Supporting data for “The Function of LEM-3 Endonuclease in Regulating Cell Fate Determination”

This project studies the effects of LEM-3 on cell fate determination in the nematode Caenorhabditis elegans. The study was mostly performed in the touch receptor neurons (TRNs) of C.elegans. There are six TRNs in C.elegans, including ALML, ALMR, PLML, PLMR, AVM, and PVM. We knocked out the lem-3 gene in C. elegans, labeled various neurons with fluorescent proteins driven by specific gene promoters, and observed the effects of lem-3 knockout on neuronal cell fate. We also used various biochemical methods to manipulate biological processes in C. elegans, such as using drugs to regulate the activity of topoisomerases to block the DNA replication process. One feature of the cell fate change caused by abnormal lem-3 is that its absence causes the formation of intercellular channels between neurons and sister neurons. We evaluated the degree to which cell fate was affected in different situations by quantifying the penetrance of intercellular canals.Figure 3C, 3D, 12C, 14B, 21: penetrance of intercellular canals in different neuronal subtypes; Figure 7E: percentage of independent and mixed transcription of genes in different types of syncytia; Figure 9B: length of intercellular canals at different time points during C.elegans development; Figure 10B, 10C: intensity of fluorescent signals in different neuronal subtypes; Figure 12B: percentage of nuclear membrane connections in syncytia; Figure 15C: penetrance of intercellular canals in AVM neurons under different experimental conditions. Figure 16A: percentage of different syncytia types; Figure 17E: Ratio of different cell fate-affecting outcomes.

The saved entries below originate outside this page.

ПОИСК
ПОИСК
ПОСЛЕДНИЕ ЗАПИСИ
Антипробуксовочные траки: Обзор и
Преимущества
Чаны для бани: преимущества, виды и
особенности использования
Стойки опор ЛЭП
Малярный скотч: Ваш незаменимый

本研究项目旨在探讨 LEM-3 对秀丽隐杆线虫 Caenorhabditis elegans 细胞命运决定的影响。研究主要在 C.elegans 的触觉受体神经元（TRNs）中开展。C.elegans 中共有六种 TRNs，包括 ALML、ALMR、PLML、PLMR、AVM 和 PVM。研究人员通过敲除 C.elegans 中的 lem-3 基因，利用特定基因启动子驱动的荧光蛋白标记各种神经元，并观察 lem-3 基因敲除对神经元细胞命运的影响。此外，研究者还运用多种生化方法操纵 C.elegans 中的生物过程，例如使用药物调节拓扑异构酶的活性以阻断 DNA 复制过程。由 lem-3 异常引起的细胞命运变化的一个特征是其缺失会导致神经元与邻近神经元之间形成细胞间隙通道。通过量化细胞间隙通道的侵润率，评估了在不同情况下细胞命运受影响的程度。图 3C、3D、12C、14B、21：不同神经元亚型中细胞间隙通道的侵润率；图 7E：不同类型合胞体中基因独立和混合转录的百分比；图 9B：C.elegans 发育不同时间点细胞间隙通道的长度；图 10B、10C：不同神经元亚型中荧光信号的强度；图 12B：合胞体中核膜连接的百分比；图 15C：不同实验条件下 AVM 神经元中细胞间隙通道的侵润率。图 16A：不同类型合胞体的百分比；图 17E：不同细胞命运影响结果的比率。